Hidden away in this month’s Annals of Internal Medicine, the journal of the American College of Physicians, is a paper by American doctor Sondra Crosby about her experience treating a Tanzanian torture victim. Unfortunately, the paper cannot be reproduced here, and it is not generally accessible on the internet. Nevertheless, this clinician’s account of her client’s five-year ordeal in multiple U.S. detention sites, and her reflections on the unorthodox and creative methods required to provide support for him after his release, merits special attention.
By way of contrast with an increasingly fear-driven and reductive U.S. detainee policy, true national security will only be achieved when Americans are able to engage authentically and humanely with those they describe as terror suspects.

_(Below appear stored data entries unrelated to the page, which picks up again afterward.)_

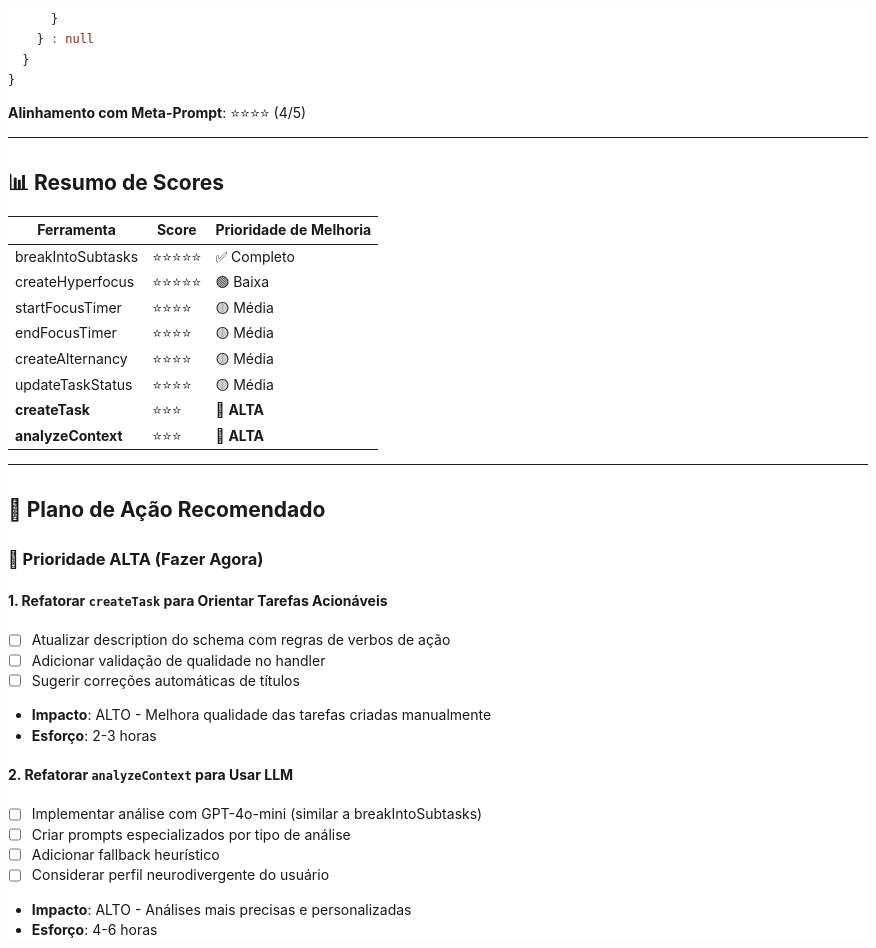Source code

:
 ```typescript
      }
    } : null
  }
}
```

**Alinhamento com Meta-Prompt**: ⭐⭐⭐⭐ (4/5)

---

## 📊 Resumo de Scores

| Ferramenta | Score | Prioridade de Melhoria |
|-----------|-------|------------------------|
| breakIntoSubtasks | ⭐⭐⭐⭐⭐ | ✅ Completo |
| createHyperfocus | ⭐⭐⭐⭐⭐ | 🟢 Baixa |
| startFocusTimer | ⭐⭐⭐⭐ | 🟡 Média |
| endFocusTimer | ⭐⭐⭐⭐ | 🟡 Média |
| createAlternancy | ⭐⭐⭐⭐ | 🟡 Média |
| updateTaskStatus | ⭐⭐⭐⭐ | 🟡 Média |
| **createTask** | ⭐⭐⭐ | 🔴 **ALTA** |
| **analyzeContext** | ⭐⭐⭐ | 🔴 **ALTA** |

---

## 🚀 Plano de Ação Recomendado

### 🔴 Prioridade ALTA (Fazer Agora)

#### 1. Refatorar `createTask` para Orientar Tarefas Acionáveis
- [ ] Atualizar description do schema com regras de verbos de ação
- [ ] Adicionar validação de qualidade no handler
- [ ] Sugerir correções automáticas de títulos
- **Impacto**: ALTO - Melhora qualidade das tarefas criadas manualmente
- **Esforço**: 2-3 horas

#### 2. Refatorar `analyzeContext` para Usar LLM
- [ ] Implementar análise com GPT-4o-mini (similar a breakIntoSubtasks)
- [ ] Criar prompts especializados por tipo de análise
- [ ] Adicionar fallback heurístico
- [ ] Considerar perfil neurodivergente do usuário
- **Impacto**: ALTO - Análises mais precisas e personalizadas
- **Esforço**: 4-6 horas
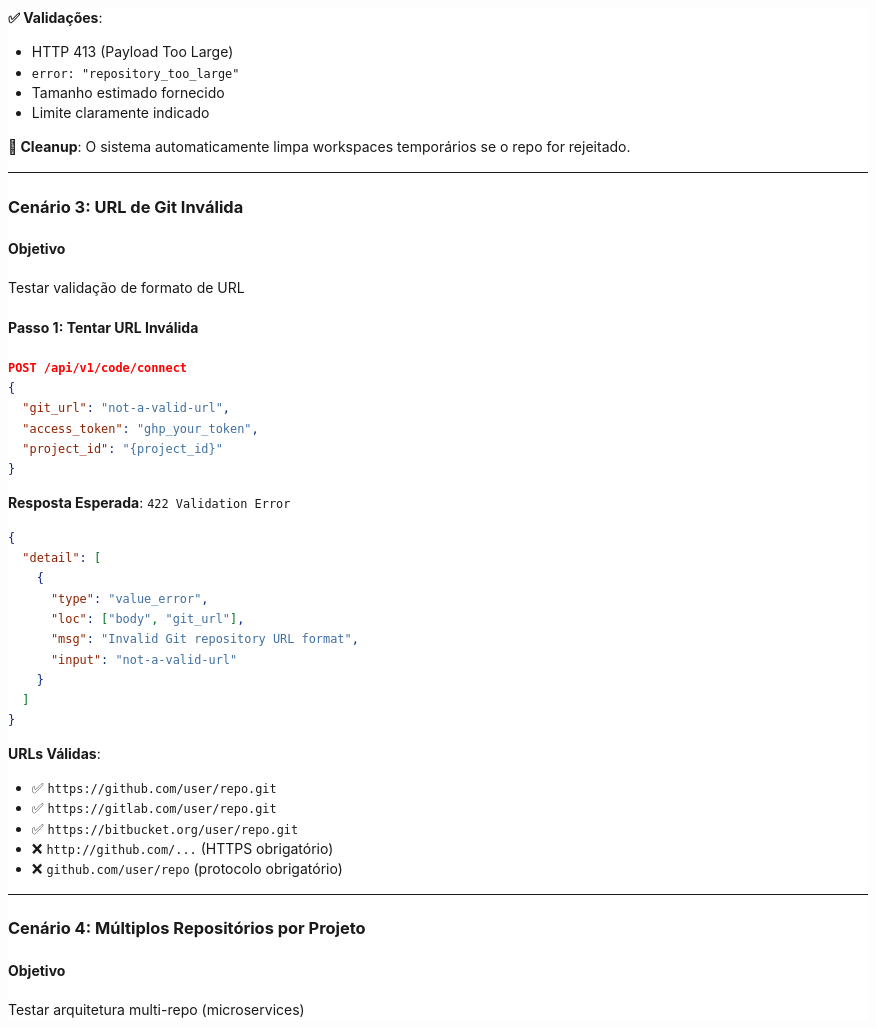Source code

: **✅ Validações**:
- HTTP 413 (Payload Too Large)
- `error: "repository_too_large"`
- Tamanho estimado fornecido
- Limite claramente indicado

**🧹 Cleanup**:
O sistema automaticamente limpa workspaces temporários se o repo for rejeitado.

---

### Cenário 3: URL de Git Inválida

#### Objetivo
Testar validação de formato de URL

#### Passo 1: Tentar URL Inválida

```json
POST /api/v1/code/connect
{
  "git_url": "not-a-valid-url",
  "access_token": "ghp_your_token",
  "project_id": "{project_id}"
}
```

**Resposta Esperada**: `422 Validation Error`
```json
{
  "detail": [
    {
      "type": "value_error",
      "loc": ["body", "git_url"],
      "msg": "Invalid Git repository URL format",
      "input": "not-a-valid-url"
    }
  ]
}
```

**URLs Válidas**:
- ✅ `https://github.com/user/repo.git`
- ✅ `https://gitlab.com/user/repo.git`
- ✅ `https://bitbucket.org/user/repo.git`
- ❌ `http://github.com/...` (HTTPS obrigatório)
- ❌ `github.com/user/repo` (protocolo obrigatório)

---

### Cenário 4: Múltiplos Repositórios por Projeto

#### Objetivo
Testar arquitetura multi-repo (microservices)
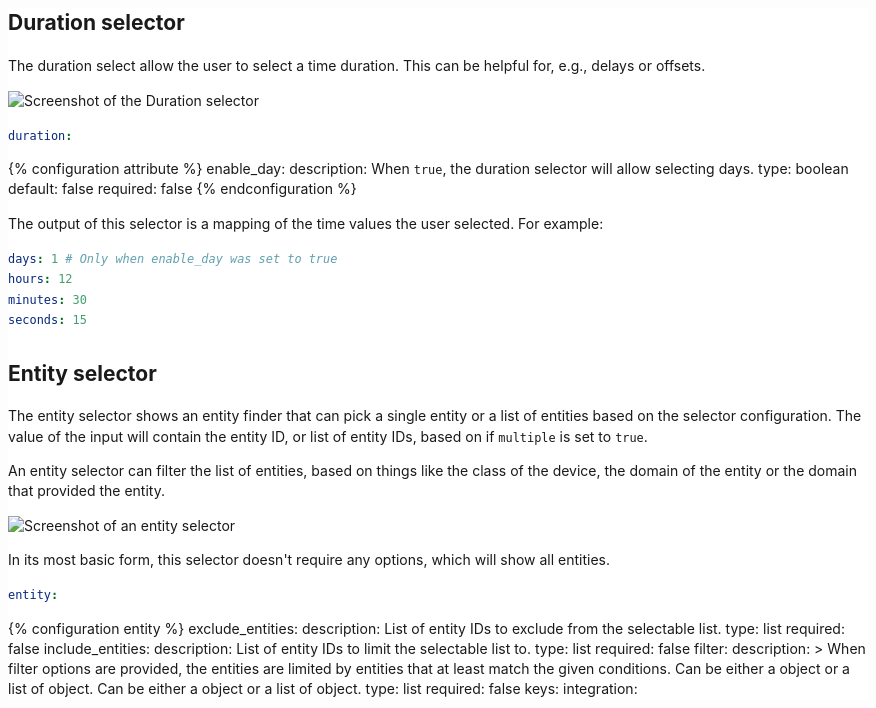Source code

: ## Duration selector

The duration select allow the user to select a time duration. This can be
helpful for, e.g., delays or offsets.

![Screenshot of the Duration selector](/images/blueprints/selector-duration.png)

```yaml
duration:
```

{% configuration attribute %}
enable_day:
  description: When `true`, the duration selector will allow selecting days.
  type: boolean
  default: false
  required: false
{% endconfiguration %}

The output of this selector is a mapping of the time values the user selected.
For example:

```yaml
days: 1 # Only when enable_day was set to true
hours: 12
minutes: 30
seconds: 15
```

## Entity selector

The entity selector shows an entity finder that can pick a single entity or a
list of entities based on the selector configuration. The value of the input
will contain the entity ID, or list of entity IDs, based on if `multiple` is
set to `true`.

An entity selector can filter the list of entities, based on things like the
class of the device, the domain of the entity or the domain that provided the
entity.

![Screenshot of an entity selector](/images/blueprints/selector-entity.png)

In its most basic form, this selector doesn't require any options, which will show
all entities.

```yaml
entity:
```

{% configuration entity %}
exclude_entities:
  description: List of entity IDs to exclude from the selectable list.
  type: list
  required: false
include_entities:
  description: List of entity IDs to limit the selectable list to.
  type: list
  required: false
filter:
  description: >
    When filter options are provided, the entities are limited by entities
    that at least match the given conditions. Can be either a object or a list of object.
    Can be either a object or a list of object.
  type: list
  required: false
  keys:
    integration: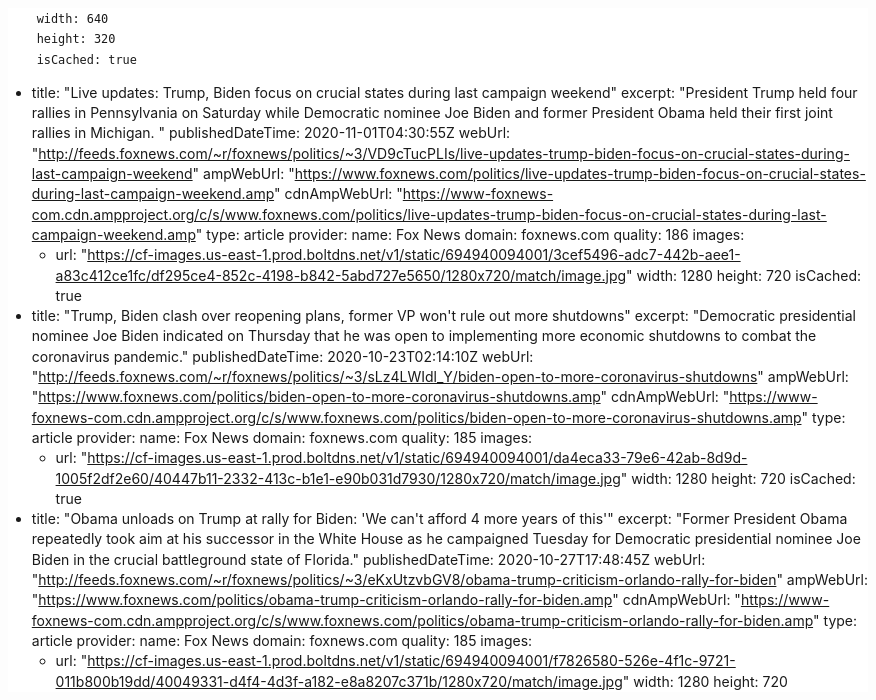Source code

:         width: 640
        height: 320
        isCached: true
  - title: "Live updates: Trump, Biden focus on crucial states during last campaign weekend"
    excerpt: "President Trump held four rallies in Pennsylvania on Saturday while Democratic nominee Joe Biden and former President Obama held their first joint rallies in Michigan. "
    publishedDateTime: 2020-11-01T04:30:55Z
    webUrl: "http://feeds.foxnews.com/~r/foxnews/politics/~3/VD9cTucPLIs/live-updates-trump-biden-focus-on-crucial-states-during-last-campaign-weekend"
    ampWebUrl: "https://www.foxnews.com/politics/live-updates-trump-biden-focus-on-crucial-states-during-last-campaign-weekend.amp"
    cdnAmpWebUrl: "https://www-foxnews-com.cdn.ampproject.org/c/s/www.foxnews.com/politics/live-updates-trump-biden-focus-on-crucial-states-during-last-campaign-weekend.amp"
    type: article
    provider:
      name: Fox News
      domain: foxnews.com
    quality: 186
    images:
      - url: "https://cf-images.us-east-1.prod.boltdns.net/v1/static/694940094001/3cef5496-adc7-442b-aee1-a83c412ce1fc/df295ce4-852c-4198-b842-5abd727e5650/1280x720/match/image.jpg"
        width: 1280
        height: 720
        isCached: true
  - title: "Trump, Biden clash over reopening plans, former VP won't rule out more shutdowns"
    excerpt: "Democratic presidential nominee Joe Biden indicated on Thursday that he was open to implementing more economic shutdowns to combat the coronavirus pandemic."
    publishedDateTime: 2020-10-23T02:14:10Z
    webUrl: "http://feeds.foxnews.com/~r/foxnews/politics/~3/sLz4LWIdl_Y/biden-open-to-more-coronavirus-shutdowns"
    ampWebUrl: "https://www.foxnews.com/politics/biden-open-to-more-coronavirus-shutdowns.amp"
    cdnAmpWebUrl: "https://www-foxnews-com.cdn.ampproject.org/c/s/www.foxnews.com/politics/biden-open-to-more-coronavirus-shutdowns.amp"
    type: article
    provider:
      name: Fox News
      domain: foxnews.com
    quality: 185
    images:
      - url: "https://cf-images.us-east-1.prod.boltdns.net/v1/static/694940094001/da4eca33-79e6-42ab-8d9d-1005f2df2e60/40447b11-2332-413c-b1e1-e90b031d7930/1280x720/match/image.jpg"
        width: 1280
        height: 720
        isCached: true
  - title: "Obama unloads on Trump at rally for Biden: 'We can't afford 4 more years of this'"
    excerpt: "Former President Obama repeatedly took aim at his successor in the White House as he campaigned Tuesday for Democratic presidential nominee Joe Biden in the crucial battleground state of Florida."
    publishedDateTime: 2020-10-27T17:48:45Z
    webUrl: "http://feeds.foxnews.com/~r/foxnews/politics/~3/eKxUtzvbGV8/obama-trump-criticism-orlando-rally-for-biden"
    ampWebUrl: "https://www.foxnews.com/politics/obama-trump-criticism-orlando-rally-for-biden.amp"
    cdnAmpWebUrl: "https://www-foxnews-com.cdn.ampproject.org/c/s/www.foxnews.com/politics/obama-trump-criticism-orlando-rally-for-biden.amp"
    type: article
    provider:
      name: Fox News
      domain: foxnews.com
    quality: 185
    images:
      - url: "https://cf-images.us-east-1.prod.boltdns.net/v1/static/694940094001/f7826580-526e-4f1c-9721-011b800b19dd/40049331-d4f4-4d3f-a182-e8a8207c371b/1280x720/match/image.jpg"
        width: 1280
        height: 720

At a time when the domestic U.S. debate on the release of detainees from Guantanamo Bay and other U.S. prisons in Afghanistan is hobbled by political short-termism and an increasingly internecine discourse around “recidivism,” a little humanity goes a long way. Crosby’s acutely humane response to her client opens a window into the human cost of the War on Terror, and charts an alternative course for dealing with the legacy of America’s overseas prisons.
Crosby’s client, “Rashid,” was released, with a document confirming both his detention and his innocence, in 2008. Rashid has told United Nations investigators how he was one of many foreigners captured in Somalia in 2003, sold for a bounty by Somali warlords to the CIA, and rendered via Kenya and Djibouti to U.S. prisons in Afghanistan.
Five torturous years later, Rashid was unceremoniously flown back home. During his time in U.S. detention, Rashid’s life had totally unravelled. Suffering from acute post-traumatic stress disorder after his release, Rashid was unable to work and had no means to support himself. His lack of self-sufficiency led to further depression and feelings of inadequacy and shame because he had to rely on his family for his basic needs.
A year later, Rashid met Crosby, a physician evaluator for American NGO Physicians for Human Rights. Crosby describes times during the clinical evaluation when both doctor and patient broke down in tears: Rashid described severe beatings, prolonged solitary confinement, forced nakedness and humiliation, sexual assault, being locked naked in a coffin, and forced to lie naked on a wet mat, naked and handcuffed, and then rolled up into a wet mat “like a corpse.” The list goes on.
The Obama administration has steadfastly refused to address the possibility of reparations or accountability for victims of U.S. torture during the War on Terror. Crosby writes that it was difficult to leave Rashid after having uncovered such desperate need, and having no available resources to alleviate his suffering. Nevertheless, cooperation between Physicians for Human Rights and a local organization “made treatment a reality for this man.” Anti-depressants were sent by post, a psychologist from a neighbouring country made regular trips to meet Rashid. Crosby has continued to keep in touch with Rashid by telephone, developing a relationship of trust against all the odds. Over two years later, Crosby writes: “I have detected something new in our communication – hope. Rashid is now hopeful about his recovery and future. And I am hopeful that it is possible to repair the wounds my country has inflicted.”